GAP Projesinde çalıştı. 1989 yılında hazırlanan meşhur Kürt Sorunu Raporu’na katkıda bulundu. Merkezi Diyarbakır’da olan “GAP Belediyeler Birliği’nin” kuruluşunu gerçekleştirdi, Genel Sekreterliğini ve Yönetim Kurulu üyeliğini yedi yıl yürüttü. Almanya, İtalya, İsrail, Filistin, Kazakistan ve Azerbaycan’da inceleme ve araştırmalarda bulunuldu, bu çalışmaları kitap olarak yayınlandı.
1997 yılında doktora sonrası ABD’nin sekiz eyaletinde demokrasi, insan hakları, başkanlık sistemi ve sosyolojik konularda araştırma ve incelemelerde bulundu ve bu çalışmalarını daha sonra profesörlük tezi olarak sundu. 1999 yılında Mersin Üniversitesinde Siyaset Bilimi doçenti oldu.

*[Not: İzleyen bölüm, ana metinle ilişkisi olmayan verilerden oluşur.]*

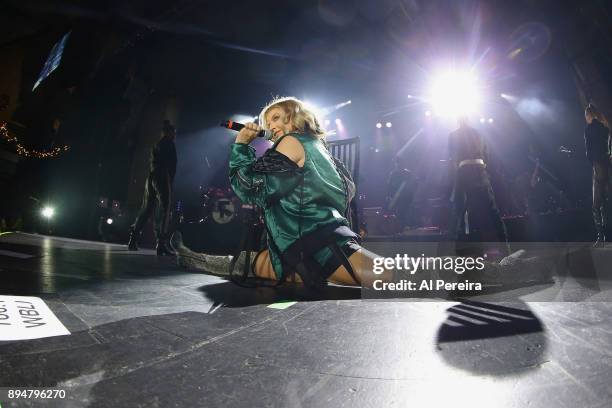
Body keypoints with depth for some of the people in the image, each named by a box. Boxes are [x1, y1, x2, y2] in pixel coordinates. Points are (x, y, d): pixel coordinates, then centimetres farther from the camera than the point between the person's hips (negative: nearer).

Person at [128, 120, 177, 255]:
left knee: (146, 209, 14)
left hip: (150, 178, 8)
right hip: (162, 178, -8)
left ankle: (133, 239, 18)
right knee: (163, 210, -11)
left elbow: (152, 163, 18)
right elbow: (172, 164, -9)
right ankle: (161, 244, -19)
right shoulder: (169, 144, 0)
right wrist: (170, 181, -6)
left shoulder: (156, 145, 23)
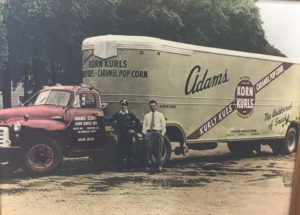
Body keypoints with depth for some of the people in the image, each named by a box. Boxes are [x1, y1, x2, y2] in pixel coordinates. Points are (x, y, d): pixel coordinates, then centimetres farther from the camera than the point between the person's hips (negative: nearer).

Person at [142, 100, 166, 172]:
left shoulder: (160, 115, 11)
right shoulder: (146, 115, 14)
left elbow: (163, 126, 9)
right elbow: (144, 126, 12)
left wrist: (162, 135, 1)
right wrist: (145, 134, 1)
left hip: (157, 132, -1)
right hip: (149, 133, 1)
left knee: (158, 151, -1)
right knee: (148, 150, -1)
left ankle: (159, 166, 8)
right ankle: (148, 166, 9)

2001 yılında YÖK tarafından Isparta SDÜ’ne sürgün edildi, bir yıl sonra geri dönmeyi beklerken üniversite ile ilişiği kesildi. YÖK aleyhine açtığı davayı 2004 yılında kazandı, tekrar üniversiteye geri döndü.
Milliyet, Radikal, Özgür Gündem, Cumhuriyet gibi gazetelerde yazı ve makaleleri yayınlandı. Birçok ulusal ve uluslararası toplantı tertipledi, kongre ve sempozyumun düzenleme kurulu başkanlığını yaptı. Bugüne kadar yayınlanmış 150 ulusal ve uluslararası bilimsel makalesi, 350 civarında bildirisi ve 36 adet kitabı bulunuyor. Çok sayıda ödülü bulunan Özer, dört dil biliyor.